**Material to process**
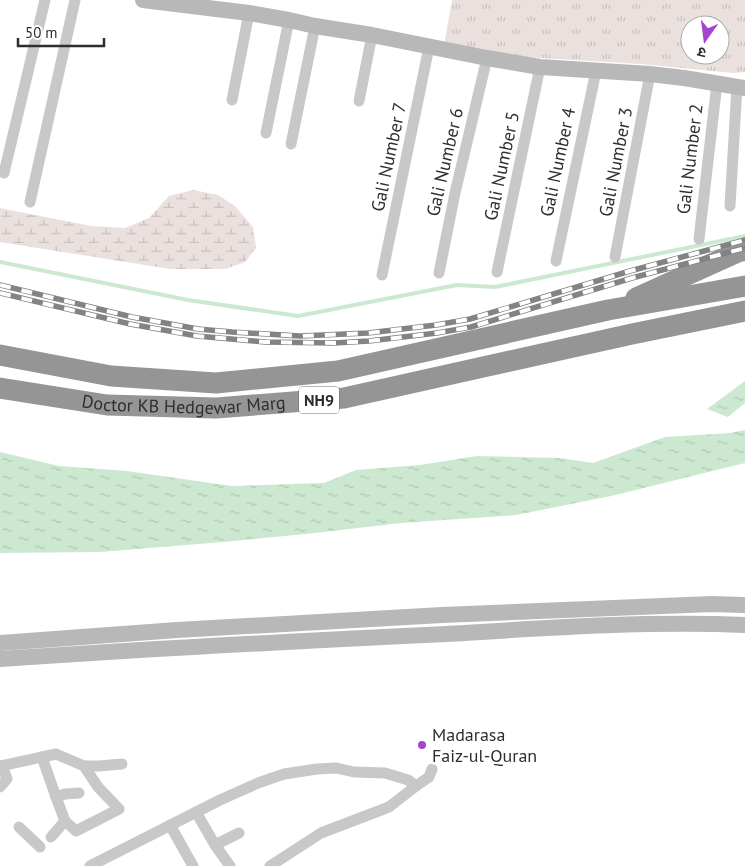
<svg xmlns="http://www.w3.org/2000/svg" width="745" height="866" viewBox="0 0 745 866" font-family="'PT Sans','Noto Sans Devanagari',sans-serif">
<defs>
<pattern id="grass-tufts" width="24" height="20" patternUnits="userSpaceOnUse" patternTransform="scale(1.25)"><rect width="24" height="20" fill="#eae0de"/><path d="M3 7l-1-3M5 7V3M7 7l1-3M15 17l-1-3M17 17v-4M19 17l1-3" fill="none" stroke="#c9c0bf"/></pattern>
<pattern id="wetland-marsh" width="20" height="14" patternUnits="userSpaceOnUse" patternTransform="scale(1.25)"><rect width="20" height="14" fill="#eae0de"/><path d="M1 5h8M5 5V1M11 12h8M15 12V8" fill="none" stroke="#c9c0bf"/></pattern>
<pattern id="water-ripples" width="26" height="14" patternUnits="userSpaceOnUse" patternTransform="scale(1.25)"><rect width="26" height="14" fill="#cce8d0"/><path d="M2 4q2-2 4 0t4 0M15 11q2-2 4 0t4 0" fill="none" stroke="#b0c7b3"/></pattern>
</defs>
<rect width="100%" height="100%" fill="#fff"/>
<path fill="url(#grass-tufts)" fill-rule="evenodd" d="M452,0H745V72L733,73L641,64L490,55L444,45ZM690,25H720V55H690Z"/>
<path fill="url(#wetland-marsh)" d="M193,190L218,195L235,206L253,227L256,248L245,262L225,269H170L0,242V208L91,226L125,228L149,218L169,196Z"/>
<g fill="url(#water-ripples)">
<path d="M745,381V403L728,417L707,409Z"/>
<path d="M745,430V463L611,496L516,515L401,523L315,533L223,542L100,552L0,553V452L59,466L127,471L232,486L324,483L356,470L420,465L477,456L560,458L593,463L665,437L730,433Z"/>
</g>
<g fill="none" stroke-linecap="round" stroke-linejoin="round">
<path stroke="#cce8d0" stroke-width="4" d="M0,262L188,300L298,316L457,285L495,287L745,236"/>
<g stroke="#c8c8c8" stroke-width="11">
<path d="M232,100L249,13"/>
<path d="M359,101L372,35"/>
<path d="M266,133L289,20"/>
<path d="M291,144L315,26"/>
<path d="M4,173L45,0"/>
<path d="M30,202L75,0"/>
<path d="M730,206L737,86"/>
<path d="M699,239L717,83"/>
<path d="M615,257L650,74"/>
<path d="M556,261L596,71"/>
<path d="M497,272L540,67"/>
<path d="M439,273L455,193L487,58"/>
<path d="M382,275L429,47"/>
<path d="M42,757L56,797L65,821L51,837"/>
<path d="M0,766L56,754L84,766H99L122,764"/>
<path d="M0,787L7,779L2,766"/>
<path d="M56,797L65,794L79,793"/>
<path d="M196,812L215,845L230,866"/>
<path d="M65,821L76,831L119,809L98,787L84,766"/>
<path d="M170,825L193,866"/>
<path d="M19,827L40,847"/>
<path d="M215,845L239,833"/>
<path d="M90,866L220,800L258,783L284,774L317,769L336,768L354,772L385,773L408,780L416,786L429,777L432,769"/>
<path d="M270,866L321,833L389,807L416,786"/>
</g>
<g stroke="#b8b8b8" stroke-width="16">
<path d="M143,0L249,13L289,20L315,26L372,35L487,58L540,67L650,74L684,78L745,88"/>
<path d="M0,643L177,630L442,615L712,604L745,605"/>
<path d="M0,659C149,649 297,641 446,634C545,628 646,621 745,625"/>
</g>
<g stroke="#959595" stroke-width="21">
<path d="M636,298L738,252L745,250"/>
<path d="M0,355L111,376L216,383L338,371L608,310L745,286"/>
<path id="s1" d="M0,388L107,405L216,408L344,398L632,334L745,311"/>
</g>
<defs>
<g id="rail">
<path d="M0,285L132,317L198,329L232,332L300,336L368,333L436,325L470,319L630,271L745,240"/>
<path d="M0,293L130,324L197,336L265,342L334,343L369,341L437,333L471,327L632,278L745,248"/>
</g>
</defs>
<use href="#rail" stroke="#838383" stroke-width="5.5"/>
<use href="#rail" stroke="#fff" stroke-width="4" stroke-dasharray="11" stroke-linecap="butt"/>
</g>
<circle fill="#a444d2" stroke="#fff" stroke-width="2" cx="422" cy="745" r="5"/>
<g text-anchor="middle" stroke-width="5" stroke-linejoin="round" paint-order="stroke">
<rect fill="#fff" stroke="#6d6d6d" stroke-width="1" x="299" y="386.5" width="40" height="27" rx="4"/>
<g font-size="16" font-weight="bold" fill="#2e2e2e">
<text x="319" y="406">NH9</text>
</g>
<g font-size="18" fill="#2e2e2e" stroke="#fff">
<text transform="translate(389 157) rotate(-78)" y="6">Gali Number 7</text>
<text transform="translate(690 159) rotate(-83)" y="6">Gali Number 2</text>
<text transform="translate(445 162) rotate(-77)" y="6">Gali Number 6</text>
<text transform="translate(558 162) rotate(-78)" y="6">Gali Number 4</text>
<text transform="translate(616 162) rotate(-79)" y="6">Gali Number 3</text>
<text transform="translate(502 166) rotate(-78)" y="6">Gali Number 5</text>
<text dy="6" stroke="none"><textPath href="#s1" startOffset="185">Doctor KB Hedgewar Marg</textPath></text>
</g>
<g font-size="18" fill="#2e2e2e" stroke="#fff" text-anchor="start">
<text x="432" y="741">Madarasa<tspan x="432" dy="21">Faiz-ul-Quran</tspan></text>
</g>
</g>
<g transform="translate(705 40) rotate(194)"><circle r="24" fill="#ffffff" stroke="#ababab"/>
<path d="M0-4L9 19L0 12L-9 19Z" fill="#a444d2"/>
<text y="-8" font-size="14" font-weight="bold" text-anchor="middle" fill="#2e2e2e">उ</text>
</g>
<path d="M18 38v8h86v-8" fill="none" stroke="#2e2e2e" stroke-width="2.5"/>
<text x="25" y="38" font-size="15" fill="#2e2e2e" stroke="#ffffff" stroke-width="4" paint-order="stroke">50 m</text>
</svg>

**Task description**
Copy each line from the data that features the string "middle".

**Written solution**
<g text-anchor="middle" stroke-width="5" stroke-linejoin="round" paint-order="stroke">
<text y="-8" font-size="14" font-weight="bold" text-anchor="middle" fill="#2e2e2e">उ</text>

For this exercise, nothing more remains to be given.